* [Provided material]

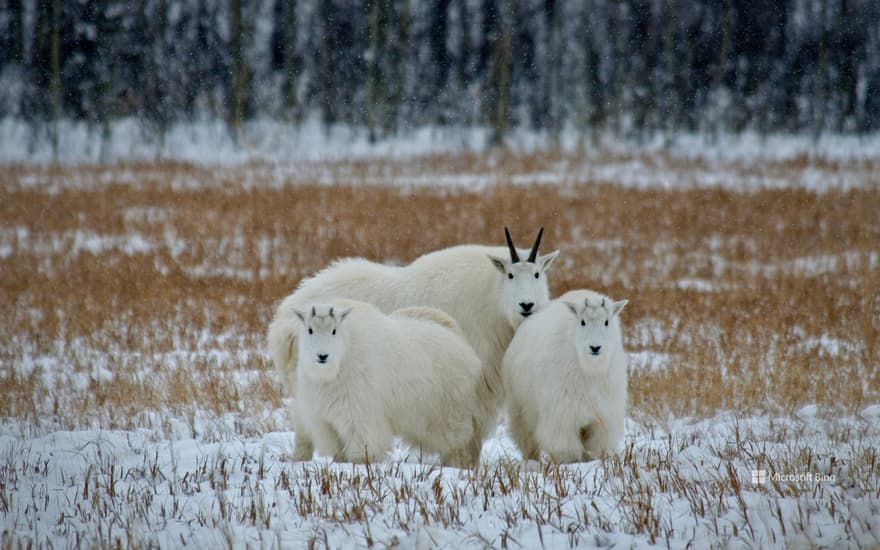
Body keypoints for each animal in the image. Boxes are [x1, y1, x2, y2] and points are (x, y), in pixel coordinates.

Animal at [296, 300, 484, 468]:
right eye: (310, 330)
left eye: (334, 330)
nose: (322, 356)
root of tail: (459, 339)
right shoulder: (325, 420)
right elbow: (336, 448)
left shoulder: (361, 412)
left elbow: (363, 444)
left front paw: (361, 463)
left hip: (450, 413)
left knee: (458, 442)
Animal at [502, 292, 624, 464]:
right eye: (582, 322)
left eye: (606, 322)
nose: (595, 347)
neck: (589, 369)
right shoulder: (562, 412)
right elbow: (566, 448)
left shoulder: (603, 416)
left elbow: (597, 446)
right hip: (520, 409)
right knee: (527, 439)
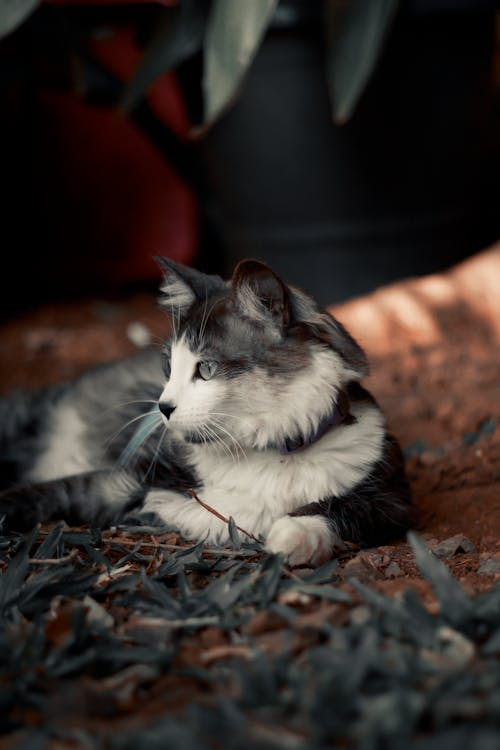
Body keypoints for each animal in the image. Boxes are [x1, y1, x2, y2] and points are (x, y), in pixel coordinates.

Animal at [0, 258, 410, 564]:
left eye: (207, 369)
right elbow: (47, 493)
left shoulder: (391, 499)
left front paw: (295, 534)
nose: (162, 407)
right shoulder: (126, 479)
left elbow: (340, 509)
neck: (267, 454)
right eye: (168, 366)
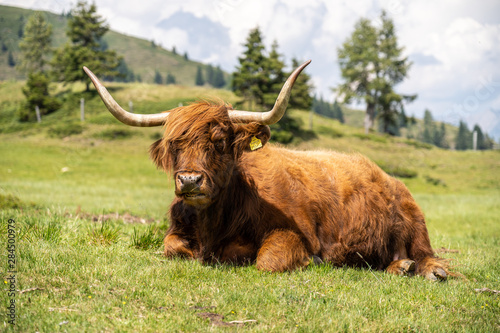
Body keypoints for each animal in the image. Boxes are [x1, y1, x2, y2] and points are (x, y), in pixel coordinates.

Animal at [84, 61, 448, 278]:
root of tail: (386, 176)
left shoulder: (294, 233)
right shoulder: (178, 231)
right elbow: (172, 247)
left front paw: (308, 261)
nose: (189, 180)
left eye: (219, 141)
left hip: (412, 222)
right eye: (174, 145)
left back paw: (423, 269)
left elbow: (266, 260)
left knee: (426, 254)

* [Try it] Where a line of the records holds the word "shoulder", copy that line.

* [Response]
right shoulder: (325, 420)
left shoulder: (361, 412)
right shoulder: (562, 412)
left shoulder: (603, 416)
left shoulder: (391, 499)
right shoulder: (126, 479)
left shoulder: (294, 233)
right shoulder: (178, 231)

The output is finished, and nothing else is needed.